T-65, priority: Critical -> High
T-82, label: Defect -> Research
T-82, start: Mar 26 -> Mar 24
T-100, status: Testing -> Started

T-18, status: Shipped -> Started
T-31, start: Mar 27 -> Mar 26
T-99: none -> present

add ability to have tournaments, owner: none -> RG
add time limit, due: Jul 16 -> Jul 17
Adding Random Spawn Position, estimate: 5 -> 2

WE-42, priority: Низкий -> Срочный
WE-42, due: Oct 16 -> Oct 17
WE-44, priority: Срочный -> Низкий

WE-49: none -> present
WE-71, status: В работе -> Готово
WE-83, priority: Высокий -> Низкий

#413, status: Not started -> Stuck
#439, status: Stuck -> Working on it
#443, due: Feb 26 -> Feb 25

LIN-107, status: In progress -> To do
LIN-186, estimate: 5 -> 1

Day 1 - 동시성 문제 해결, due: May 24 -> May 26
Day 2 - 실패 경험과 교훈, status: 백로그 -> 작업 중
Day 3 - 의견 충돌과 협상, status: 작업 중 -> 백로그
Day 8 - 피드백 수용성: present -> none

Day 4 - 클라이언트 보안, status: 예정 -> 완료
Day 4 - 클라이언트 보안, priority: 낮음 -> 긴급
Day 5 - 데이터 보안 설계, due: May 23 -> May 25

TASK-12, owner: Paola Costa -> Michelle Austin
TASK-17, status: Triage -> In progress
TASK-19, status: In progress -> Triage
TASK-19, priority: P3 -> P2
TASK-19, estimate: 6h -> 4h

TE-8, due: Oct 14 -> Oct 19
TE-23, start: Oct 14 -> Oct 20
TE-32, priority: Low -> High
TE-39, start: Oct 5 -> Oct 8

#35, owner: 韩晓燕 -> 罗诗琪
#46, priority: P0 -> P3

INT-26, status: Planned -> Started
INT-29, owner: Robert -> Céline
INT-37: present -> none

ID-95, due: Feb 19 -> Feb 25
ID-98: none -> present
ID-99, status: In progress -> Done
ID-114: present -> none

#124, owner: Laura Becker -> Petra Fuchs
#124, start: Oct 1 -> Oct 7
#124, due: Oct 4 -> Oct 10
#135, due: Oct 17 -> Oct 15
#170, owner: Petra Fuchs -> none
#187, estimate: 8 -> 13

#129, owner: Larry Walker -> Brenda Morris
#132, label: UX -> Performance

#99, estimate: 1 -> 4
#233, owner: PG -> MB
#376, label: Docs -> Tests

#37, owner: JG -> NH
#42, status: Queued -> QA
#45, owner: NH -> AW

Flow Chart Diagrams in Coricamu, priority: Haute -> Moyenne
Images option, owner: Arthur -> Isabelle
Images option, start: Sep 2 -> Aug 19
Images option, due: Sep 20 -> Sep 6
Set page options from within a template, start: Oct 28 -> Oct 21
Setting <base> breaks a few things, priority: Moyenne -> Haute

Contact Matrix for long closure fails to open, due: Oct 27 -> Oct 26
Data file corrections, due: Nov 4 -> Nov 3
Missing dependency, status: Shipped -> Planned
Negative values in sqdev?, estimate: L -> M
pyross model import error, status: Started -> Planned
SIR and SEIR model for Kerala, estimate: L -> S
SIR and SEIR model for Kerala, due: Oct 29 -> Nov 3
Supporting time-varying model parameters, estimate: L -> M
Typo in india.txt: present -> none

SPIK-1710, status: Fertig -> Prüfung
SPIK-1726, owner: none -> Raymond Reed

• [What needs to be done]
Starting from the data above, filter for lines with "present" and copy each one.

• [Result]
T-99: none -> present
WE-49: none -> present
Day 8 - 피드백 수용성: present -> none
INT-37: present -> none
ID-98: none -> present
ID-114: present -> none
Typo in india.txt: present -> none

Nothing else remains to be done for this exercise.